Your goal ::
Could you show all lines in the entries below that contain the string "touching"?

Start of Dataset records

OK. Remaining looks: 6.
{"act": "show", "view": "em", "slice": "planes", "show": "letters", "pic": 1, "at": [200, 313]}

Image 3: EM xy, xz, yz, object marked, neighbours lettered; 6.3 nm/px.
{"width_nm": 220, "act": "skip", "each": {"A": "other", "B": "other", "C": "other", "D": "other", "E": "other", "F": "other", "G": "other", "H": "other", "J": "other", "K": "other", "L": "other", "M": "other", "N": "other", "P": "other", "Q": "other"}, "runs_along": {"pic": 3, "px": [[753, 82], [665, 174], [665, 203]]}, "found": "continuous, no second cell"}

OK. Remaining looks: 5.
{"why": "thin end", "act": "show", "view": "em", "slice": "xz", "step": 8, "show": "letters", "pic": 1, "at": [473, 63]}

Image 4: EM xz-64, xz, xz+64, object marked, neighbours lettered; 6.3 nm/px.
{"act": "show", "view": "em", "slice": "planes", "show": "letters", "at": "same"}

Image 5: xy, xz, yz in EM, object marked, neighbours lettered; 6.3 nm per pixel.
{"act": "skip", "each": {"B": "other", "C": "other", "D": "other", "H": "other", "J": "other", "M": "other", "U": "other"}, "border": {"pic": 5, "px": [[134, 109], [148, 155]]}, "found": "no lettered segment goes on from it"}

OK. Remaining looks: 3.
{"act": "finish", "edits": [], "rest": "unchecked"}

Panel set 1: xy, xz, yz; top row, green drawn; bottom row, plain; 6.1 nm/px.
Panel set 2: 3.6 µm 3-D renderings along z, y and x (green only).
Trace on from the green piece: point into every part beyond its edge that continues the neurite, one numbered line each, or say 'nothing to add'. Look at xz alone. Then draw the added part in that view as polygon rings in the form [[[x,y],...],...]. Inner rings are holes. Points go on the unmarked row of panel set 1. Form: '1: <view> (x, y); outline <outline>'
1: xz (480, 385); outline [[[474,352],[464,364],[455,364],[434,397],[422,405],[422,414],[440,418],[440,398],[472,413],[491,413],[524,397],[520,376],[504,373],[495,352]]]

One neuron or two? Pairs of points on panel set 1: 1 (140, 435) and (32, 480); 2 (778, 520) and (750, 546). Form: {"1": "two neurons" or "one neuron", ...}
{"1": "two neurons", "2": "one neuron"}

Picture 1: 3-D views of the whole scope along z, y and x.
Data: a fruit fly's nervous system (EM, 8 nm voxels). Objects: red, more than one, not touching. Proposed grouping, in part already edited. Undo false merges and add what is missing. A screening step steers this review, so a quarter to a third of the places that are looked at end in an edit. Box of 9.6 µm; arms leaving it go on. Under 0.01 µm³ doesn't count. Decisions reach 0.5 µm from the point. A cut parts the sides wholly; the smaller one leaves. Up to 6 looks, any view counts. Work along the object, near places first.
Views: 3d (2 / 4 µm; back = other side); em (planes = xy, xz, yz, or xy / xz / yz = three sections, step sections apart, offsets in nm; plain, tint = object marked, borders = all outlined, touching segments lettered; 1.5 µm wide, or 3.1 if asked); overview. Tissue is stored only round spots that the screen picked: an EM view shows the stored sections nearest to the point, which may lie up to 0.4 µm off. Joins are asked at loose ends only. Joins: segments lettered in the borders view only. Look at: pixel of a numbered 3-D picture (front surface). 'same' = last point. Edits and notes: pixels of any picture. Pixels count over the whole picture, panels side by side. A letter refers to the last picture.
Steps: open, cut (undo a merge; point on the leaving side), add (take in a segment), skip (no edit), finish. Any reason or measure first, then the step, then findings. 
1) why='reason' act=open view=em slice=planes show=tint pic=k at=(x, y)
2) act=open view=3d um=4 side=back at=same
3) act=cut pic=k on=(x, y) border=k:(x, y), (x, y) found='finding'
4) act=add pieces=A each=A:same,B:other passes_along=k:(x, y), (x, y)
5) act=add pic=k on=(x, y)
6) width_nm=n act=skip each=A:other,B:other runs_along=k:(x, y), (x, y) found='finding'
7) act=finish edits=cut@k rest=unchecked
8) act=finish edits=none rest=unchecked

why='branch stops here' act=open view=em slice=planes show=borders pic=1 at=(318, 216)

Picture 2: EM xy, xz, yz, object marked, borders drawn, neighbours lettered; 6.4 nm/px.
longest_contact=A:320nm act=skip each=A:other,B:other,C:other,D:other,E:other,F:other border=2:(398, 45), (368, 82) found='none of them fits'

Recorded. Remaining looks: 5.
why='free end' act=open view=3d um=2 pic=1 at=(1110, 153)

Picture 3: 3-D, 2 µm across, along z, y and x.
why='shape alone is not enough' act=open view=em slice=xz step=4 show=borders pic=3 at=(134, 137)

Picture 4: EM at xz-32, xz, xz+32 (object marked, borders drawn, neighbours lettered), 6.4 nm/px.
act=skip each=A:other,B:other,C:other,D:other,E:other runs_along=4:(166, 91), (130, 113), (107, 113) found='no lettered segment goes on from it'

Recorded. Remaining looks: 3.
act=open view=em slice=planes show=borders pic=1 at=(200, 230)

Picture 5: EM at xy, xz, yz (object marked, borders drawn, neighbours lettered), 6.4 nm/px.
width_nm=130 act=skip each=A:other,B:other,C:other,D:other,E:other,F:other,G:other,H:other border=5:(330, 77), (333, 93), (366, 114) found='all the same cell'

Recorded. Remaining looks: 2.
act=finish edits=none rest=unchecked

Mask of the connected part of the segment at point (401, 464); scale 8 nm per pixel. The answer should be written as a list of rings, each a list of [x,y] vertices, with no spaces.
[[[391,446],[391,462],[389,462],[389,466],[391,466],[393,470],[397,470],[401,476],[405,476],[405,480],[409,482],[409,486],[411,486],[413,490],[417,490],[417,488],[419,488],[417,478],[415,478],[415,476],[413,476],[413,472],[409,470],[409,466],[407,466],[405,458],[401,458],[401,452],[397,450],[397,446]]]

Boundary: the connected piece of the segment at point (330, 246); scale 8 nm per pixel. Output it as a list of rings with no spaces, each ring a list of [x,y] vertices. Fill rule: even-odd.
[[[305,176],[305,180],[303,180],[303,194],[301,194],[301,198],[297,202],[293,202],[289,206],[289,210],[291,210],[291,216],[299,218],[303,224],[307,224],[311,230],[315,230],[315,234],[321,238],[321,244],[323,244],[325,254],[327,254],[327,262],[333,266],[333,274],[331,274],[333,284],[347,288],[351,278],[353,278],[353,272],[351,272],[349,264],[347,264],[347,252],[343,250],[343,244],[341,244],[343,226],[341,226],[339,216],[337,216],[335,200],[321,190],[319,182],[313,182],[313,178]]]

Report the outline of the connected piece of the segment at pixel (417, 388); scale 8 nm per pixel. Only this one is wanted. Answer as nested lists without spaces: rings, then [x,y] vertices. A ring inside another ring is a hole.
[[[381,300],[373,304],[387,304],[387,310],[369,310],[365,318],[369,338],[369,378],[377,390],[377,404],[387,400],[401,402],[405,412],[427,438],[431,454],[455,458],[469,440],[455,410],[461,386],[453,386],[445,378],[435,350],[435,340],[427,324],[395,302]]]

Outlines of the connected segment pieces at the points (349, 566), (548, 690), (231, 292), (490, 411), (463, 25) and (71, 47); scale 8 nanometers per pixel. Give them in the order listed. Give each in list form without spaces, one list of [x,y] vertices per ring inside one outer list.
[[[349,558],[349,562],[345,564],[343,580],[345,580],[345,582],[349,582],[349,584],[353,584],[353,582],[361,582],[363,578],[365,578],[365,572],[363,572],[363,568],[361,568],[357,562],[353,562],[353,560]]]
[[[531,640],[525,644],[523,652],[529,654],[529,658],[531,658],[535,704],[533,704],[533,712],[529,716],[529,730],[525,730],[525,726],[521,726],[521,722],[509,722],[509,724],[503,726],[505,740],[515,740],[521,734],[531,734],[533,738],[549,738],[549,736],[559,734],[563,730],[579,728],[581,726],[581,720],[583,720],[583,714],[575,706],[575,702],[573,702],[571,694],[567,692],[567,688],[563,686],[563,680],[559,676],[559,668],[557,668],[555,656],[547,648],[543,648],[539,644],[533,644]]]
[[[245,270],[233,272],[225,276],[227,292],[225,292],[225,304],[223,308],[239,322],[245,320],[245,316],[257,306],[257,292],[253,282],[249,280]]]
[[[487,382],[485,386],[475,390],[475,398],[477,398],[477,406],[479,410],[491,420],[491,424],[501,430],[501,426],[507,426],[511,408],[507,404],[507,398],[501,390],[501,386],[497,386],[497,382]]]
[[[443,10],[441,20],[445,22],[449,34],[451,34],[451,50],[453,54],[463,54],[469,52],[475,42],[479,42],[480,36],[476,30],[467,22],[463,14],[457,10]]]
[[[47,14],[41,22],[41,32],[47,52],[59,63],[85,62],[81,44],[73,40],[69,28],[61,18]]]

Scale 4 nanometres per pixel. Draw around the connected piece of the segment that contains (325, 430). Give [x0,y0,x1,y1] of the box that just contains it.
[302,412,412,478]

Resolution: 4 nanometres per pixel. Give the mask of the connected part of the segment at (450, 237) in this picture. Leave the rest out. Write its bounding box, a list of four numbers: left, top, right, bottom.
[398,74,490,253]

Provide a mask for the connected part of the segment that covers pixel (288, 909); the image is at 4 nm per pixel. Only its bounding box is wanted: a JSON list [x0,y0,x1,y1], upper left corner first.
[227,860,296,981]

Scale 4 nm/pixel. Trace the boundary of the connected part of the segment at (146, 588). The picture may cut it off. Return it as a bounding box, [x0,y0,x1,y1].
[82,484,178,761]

End of Dataset records

Answer for the task ::
Data: a fruit fly's nervous system (EM, 8 nm voxels). Objects: red, more than one, not touching. Proposed grouping, in part already edited. Undo false merges and add what is missing. A screening step steers this review, so a quarter to a third of the places that are looked at end in an edit. Box of 9.6 µm; arms leaving it go on. Under 0.01 µm³ doesn't count. Decisions reach 0.5 µm from the point. A cut parts the sides wholly; the smaller one leaves. Up to 6 looks, any view counts. Work along the object, near places first.
Views: 3d (2 / 4 µm; back = other side); em (planes = xy, xz, yz, or xy / xz / yz = three sections, step sections apart, offsets in nm; plain, tint = object marked, borders = all outlined, touching segments lettered; 1.5 µm wide, or 3.1 if asked); overview. Tissue is stored only round spots that the screen picked: an EM view shows the stored sections nearest to the point, which may lie up to 0.4 µm off. Joins are asked at loose ends only. Joins: segments lettered in the borders view only. Look at: pixel of a numbered 3-D picture (front surface). 'same' = last point. Edits and notes: pixels of any picture. Pixels count over the whole picture, panels side by side. A letter refers to the last picture.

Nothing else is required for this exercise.